Il brano:
..............................
Illustrazione di Helena Morais Soares per “Storie della Buonanotte per bambine ribelli, 100 vite di Donne Straordinarie”,di Elena Favilli e Francesca Cavallo (©2016 Timbuktu Labs, Inc.)

Formazione nevrotica di una bambina conformista. Mai più torte alle carote

Annalena Benini

Il primo viaggio in autobus di una figlia da sola fingendo di non preoccuparsi, magari contando le pecore

Alla scuola elementare ci facevano scrivere i pensierini su quanto fosse bella e brava la nostra mamma e che torte buonissime alle carote preparasse. Erano gli anni delle carote che facevano molto bene. Se eri una brava madre non potevi scansare la torta alle carote, morbida e arancione. Io odiavo le torte alle carote e mi sembrava spaventoso che una torta fosse arancione e non color cioccolato o color crema, o al massimo color torta di mele con la crema, ma ero una bambina paurosa e per niente ribelle, volevo che tutto andasse bene, tenevo i tumulti per me, ero soprattutto conformista e desideravo che mia madre preparasse le torte alle carote e facesse anche la maestra di catechismo per hobby, quindi scrivevo i pensierini finti per fare bella figura: mi inventavo, avvampando di vergogna, le torte alle schifose carote e un idillio quasi mistico, un’adesione totale a mia madre (non ho mai inventato la madre maestra di catechismo, ma solo perché avevo paura di essere scoperta, e dopo le elementari sono passata ad altri conformismi: desideravo una madre divorziata), inventavo perché mi sembrava che la maestra, quindi il mondo, avesse bisogno di torte e di idillio, allora esageravo, costruivo sul mio quaderno a righe piccole il ritratto della madre di “Piccole donne”, mi sembrava che fosse quella l’unica rappresentazione di un rapporto madre/figlia. E se mia madre non aveva tempo di essere la madre di “Piccole donne”, che convince le figlie a portare la colazione di Natale a una famiglia povera  – io che amo la colazione sopra ogni cosa ero indignata da quel gesto esageratamente generoso, che in un angolo della mente consideravo fanatico e crudele, ma non avrei mai avuto il coraggio di dirlo –, se insomma mia madre era troppo moderna, favorevole alle merendine in sacchetto, indifferente alle carote e trafelata, allora per il mio bisogno di racconto eroico e di successo andava meglio la madre della protagonista del mio libro preferito di quegli anni, “Il giardino segreto”: madre morta per un’epidemia di tifo.
..............................
Elenco dei record:

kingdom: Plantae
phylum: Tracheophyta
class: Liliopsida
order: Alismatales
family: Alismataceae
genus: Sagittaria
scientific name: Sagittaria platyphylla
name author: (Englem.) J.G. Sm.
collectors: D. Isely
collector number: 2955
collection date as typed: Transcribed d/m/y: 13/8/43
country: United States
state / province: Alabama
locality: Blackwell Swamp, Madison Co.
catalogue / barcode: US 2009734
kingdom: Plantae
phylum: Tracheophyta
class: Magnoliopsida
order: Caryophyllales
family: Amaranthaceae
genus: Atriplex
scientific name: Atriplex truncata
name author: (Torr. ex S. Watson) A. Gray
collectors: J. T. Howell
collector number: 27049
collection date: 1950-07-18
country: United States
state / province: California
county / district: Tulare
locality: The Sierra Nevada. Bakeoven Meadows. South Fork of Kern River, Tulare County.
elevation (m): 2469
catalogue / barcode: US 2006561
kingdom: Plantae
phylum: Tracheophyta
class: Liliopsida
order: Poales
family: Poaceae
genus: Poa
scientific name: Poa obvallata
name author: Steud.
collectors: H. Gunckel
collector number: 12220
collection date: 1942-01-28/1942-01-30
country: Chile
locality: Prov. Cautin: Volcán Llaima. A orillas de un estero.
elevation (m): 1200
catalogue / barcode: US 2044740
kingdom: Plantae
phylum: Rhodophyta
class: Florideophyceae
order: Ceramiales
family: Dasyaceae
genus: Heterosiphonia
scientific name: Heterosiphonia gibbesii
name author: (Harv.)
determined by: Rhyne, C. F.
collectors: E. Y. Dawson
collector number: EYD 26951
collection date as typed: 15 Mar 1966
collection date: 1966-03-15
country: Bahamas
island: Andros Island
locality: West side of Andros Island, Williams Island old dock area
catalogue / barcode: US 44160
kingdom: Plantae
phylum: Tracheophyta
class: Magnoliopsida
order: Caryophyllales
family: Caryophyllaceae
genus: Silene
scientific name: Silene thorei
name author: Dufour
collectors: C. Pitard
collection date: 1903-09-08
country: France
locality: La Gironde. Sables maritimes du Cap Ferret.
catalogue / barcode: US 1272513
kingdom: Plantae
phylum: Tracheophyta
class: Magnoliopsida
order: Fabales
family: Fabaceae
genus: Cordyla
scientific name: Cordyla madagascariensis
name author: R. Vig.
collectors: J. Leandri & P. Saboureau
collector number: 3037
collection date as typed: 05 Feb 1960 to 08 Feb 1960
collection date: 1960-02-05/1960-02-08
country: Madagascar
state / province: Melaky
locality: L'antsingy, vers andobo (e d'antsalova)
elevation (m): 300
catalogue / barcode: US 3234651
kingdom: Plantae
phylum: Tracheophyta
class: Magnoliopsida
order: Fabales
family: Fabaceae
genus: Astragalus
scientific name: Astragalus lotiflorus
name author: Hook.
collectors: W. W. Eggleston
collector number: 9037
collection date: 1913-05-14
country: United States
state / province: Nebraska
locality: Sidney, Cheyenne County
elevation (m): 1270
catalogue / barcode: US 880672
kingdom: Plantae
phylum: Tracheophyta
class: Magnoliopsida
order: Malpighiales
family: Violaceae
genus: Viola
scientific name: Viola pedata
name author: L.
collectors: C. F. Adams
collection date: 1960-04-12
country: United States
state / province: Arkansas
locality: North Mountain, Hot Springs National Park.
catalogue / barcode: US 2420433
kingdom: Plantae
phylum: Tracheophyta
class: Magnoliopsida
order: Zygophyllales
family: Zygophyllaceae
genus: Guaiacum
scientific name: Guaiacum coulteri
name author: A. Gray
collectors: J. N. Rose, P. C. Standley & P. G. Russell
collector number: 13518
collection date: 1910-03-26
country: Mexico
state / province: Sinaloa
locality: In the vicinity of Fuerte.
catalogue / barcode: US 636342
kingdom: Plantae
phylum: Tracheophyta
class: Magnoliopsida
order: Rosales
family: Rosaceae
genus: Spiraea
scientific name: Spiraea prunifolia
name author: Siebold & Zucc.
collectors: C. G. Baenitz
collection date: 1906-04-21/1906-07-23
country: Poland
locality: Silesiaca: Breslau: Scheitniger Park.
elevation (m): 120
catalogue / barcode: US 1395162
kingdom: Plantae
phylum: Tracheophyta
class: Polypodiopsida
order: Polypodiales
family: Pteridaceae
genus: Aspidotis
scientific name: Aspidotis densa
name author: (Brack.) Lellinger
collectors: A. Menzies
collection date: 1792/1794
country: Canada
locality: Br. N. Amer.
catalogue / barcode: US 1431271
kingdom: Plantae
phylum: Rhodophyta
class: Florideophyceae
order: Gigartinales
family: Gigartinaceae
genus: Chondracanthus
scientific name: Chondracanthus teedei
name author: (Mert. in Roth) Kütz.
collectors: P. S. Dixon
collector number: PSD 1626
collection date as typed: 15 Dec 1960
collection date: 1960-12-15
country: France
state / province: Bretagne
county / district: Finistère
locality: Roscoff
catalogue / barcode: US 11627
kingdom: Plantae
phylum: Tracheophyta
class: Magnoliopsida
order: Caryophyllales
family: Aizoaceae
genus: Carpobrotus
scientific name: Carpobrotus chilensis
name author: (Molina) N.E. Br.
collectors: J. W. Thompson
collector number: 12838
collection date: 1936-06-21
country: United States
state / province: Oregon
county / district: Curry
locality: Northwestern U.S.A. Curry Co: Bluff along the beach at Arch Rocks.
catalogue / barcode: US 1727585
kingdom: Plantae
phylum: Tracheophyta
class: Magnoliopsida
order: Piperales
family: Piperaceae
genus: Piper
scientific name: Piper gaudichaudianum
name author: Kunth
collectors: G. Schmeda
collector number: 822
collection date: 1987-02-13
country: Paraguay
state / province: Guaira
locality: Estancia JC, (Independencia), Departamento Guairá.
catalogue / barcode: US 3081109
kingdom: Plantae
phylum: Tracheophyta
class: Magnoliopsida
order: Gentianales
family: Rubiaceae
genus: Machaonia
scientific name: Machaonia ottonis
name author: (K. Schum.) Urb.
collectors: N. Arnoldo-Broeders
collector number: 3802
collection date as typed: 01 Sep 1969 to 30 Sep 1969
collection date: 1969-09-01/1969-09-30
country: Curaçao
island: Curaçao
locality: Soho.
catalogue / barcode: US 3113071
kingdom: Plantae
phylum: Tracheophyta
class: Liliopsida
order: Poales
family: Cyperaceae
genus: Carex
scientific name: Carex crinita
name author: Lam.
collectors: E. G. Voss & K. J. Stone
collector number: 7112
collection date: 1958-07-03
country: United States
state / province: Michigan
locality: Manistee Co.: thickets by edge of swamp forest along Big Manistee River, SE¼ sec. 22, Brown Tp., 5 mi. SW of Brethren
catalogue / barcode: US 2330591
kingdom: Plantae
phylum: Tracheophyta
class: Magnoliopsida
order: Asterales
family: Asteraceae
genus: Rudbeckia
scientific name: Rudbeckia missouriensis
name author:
..............................
Consegne:
1. Elenca tutti i titoli di libri citati nel brano sulle torte alle carote.
2. Trascrivi alla lettera la parte del brano sulle torte alle carote che va da “Illustrazione di Helena” fino a “Timbuktu Labs, Inc.)” compreso.
3. Prosegui il brano sulle torte alle carote dopo la sua ultima frase.

Soluzioni delle consegne:
1.
- “Storie della Buonanotte per bambine ribelli, 100 vite di Donne Straordinarie”
- “Piccole donne”
- “Il giardino segreto”

2.
Illustrazione di Helena Morais Soares per “Storie della Buonanotte per bambine ribelli, 100 vite di Donne Straordinarie”,di Elena Favilli e Francesca Cavallo (©2016 Timbuktu Labs, Inc.)

3.
 

Nella vita volevo piacere a tutti e piangevo spesso, non riuscivo mai (non ci riuscirei nemmeno adesso) a discutere con mia madre senza farmi rigare la faccia dalle lacrime, ma nei pensieri avevo un cubetto di ghiaccio al posto del cuore e quindi l’epidemia di tifo era una possibilità interessante. In fondo, se non dicevo niente, se mi limitavo a sembrare buona, potevo permettermi di pensare tutto: anche una vita eroica senza una madre che mi asciuga i capelli per ore perché se un capello resta umido si muore, e se si suda si muore, se si tocca una presa elettrica si muore, se si fa il bagno in mare si muore e se si va alla gita di classe in una fattoria si muore, perché si viene divorati da una gallina o anche perché il pullman al ritorno si rovescia. Sono cresciuta con uno stupore violento verso i pullman che al ritorno non si rovesciano e verso le bambine che prendono l’autobus da sole e non vengono rapite, oppure che non si perdono perché riescono incredibilmente a scendere alla fermata giusta.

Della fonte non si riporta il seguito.